Polling has also found that two-thirds of the public agree that government and local councils should consider a company’s ethics and how they pay their taxes, as well as value for money and quality of service, when undertaking procurement.

Research commissioned by the Fair Tax Foundation from DatLab has revealed that between 2014-19, 17.5% of UK public procurement contracts – with a combined value of £37.5 billion – were won by businesses with connections to a tax haven.

The UK Government has closed many tax avoidance loopholes in recent years, but an estimated £7 billion of corporation tax receipts are still going astray as a result of profit-shifting alone, when firms exploit gaps in tax rules to artificially shift income to low or no-tax locations.

Glasgow comes to the end of its current 4-year Corporate Procurement and Commercial Improvement Strategy in 2022.  We already look for those bidding for contracts to pay a Real Living Wage and offer community benefits through local apprenticeships and training opportunities.

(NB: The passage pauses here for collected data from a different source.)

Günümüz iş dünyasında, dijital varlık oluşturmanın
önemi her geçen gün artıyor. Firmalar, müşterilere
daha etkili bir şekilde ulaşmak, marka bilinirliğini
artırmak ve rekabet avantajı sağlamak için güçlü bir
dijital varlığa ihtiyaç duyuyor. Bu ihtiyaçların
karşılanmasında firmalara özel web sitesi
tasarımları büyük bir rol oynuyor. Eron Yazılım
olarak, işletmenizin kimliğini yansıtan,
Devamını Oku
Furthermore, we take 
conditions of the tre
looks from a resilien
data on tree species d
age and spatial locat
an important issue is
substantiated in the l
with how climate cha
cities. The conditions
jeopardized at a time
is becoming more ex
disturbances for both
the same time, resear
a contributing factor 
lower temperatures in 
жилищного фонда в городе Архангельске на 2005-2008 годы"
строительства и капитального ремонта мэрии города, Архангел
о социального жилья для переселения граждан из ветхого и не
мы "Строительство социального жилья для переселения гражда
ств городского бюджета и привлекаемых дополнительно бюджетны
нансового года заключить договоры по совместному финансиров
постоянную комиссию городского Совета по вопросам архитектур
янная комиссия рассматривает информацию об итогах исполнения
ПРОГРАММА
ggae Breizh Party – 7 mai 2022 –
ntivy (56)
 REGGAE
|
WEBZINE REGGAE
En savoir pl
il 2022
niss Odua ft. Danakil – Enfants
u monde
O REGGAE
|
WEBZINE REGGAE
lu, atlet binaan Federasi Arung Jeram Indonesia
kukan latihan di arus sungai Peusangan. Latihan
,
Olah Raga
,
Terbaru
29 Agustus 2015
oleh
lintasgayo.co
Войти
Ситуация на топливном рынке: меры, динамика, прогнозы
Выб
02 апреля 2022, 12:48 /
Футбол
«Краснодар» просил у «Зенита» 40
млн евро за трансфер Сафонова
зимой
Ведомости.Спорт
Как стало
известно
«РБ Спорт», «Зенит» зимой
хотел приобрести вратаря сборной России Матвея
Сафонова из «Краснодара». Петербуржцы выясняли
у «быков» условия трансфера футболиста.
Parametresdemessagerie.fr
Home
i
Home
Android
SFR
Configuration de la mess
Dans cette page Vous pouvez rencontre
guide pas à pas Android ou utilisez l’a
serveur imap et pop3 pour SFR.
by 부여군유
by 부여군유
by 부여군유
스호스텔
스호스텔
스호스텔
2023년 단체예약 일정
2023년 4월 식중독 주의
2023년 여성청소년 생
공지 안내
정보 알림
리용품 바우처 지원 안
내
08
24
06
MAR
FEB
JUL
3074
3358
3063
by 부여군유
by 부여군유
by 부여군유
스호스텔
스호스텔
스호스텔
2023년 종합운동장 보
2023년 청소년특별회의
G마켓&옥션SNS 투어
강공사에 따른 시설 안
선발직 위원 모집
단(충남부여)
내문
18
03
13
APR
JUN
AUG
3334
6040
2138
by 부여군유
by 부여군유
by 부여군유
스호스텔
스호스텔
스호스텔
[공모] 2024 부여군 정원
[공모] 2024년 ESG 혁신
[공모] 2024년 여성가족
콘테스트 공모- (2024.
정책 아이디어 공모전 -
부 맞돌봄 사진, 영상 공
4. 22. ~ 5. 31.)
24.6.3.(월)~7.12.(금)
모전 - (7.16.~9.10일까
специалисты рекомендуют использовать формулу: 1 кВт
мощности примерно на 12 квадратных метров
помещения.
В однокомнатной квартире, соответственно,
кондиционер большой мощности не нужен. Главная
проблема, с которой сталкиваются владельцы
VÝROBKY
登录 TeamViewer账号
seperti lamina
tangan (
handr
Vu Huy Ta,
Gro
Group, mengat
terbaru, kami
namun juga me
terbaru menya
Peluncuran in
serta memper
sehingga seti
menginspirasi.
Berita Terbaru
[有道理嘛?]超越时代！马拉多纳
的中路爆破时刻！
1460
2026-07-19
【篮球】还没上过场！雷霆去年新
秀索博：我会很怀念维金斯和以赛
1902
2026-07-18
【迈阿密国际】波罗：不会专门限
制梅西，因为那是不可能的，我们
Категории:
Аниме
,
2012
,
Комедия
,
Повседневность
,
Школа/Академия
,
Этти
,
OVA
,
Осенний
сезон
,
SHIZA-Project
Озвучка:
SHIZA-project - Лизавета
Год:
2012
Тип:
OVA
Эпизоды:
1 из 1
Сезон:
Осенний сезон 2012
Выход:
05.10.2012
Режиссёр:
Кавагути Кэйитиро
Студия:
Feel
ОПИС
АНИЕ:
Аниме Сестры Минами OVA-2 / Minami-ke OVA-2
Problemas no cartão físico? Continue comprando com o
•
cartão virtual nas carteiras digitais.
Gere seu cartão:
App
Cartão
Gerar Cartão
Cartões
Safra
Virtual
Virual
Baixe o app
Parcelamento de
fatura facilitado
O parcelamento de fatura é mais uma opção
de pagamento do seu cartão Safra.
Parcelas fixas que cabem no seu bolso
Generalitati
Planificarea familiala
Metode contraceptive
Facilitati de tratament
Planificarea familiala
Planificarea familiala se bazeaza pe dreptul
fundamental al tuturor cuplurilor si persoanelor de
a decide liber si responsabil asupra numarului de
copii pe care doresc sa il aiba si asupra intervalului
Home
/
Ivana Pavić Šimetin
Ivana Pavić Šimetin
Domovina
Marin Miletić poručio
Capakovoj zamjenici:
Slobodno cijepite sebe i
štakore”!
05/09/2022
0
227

Development of the new strategy could enable the Council to also get behind Fair Tax in procurement and promote responsible tax conduct with businesses across the city, but we need politicians and the wider public to agree it is important.

As a member I am proud that the Co-operative Party has the Fair Tax Mark.  It is not too much to ask to get companies which are looking for public contracts to pay their way and pay the correct rate of tax, at the correct time and in the correct jurisdiction.  I look forward to progress from Glasgow City Council on this.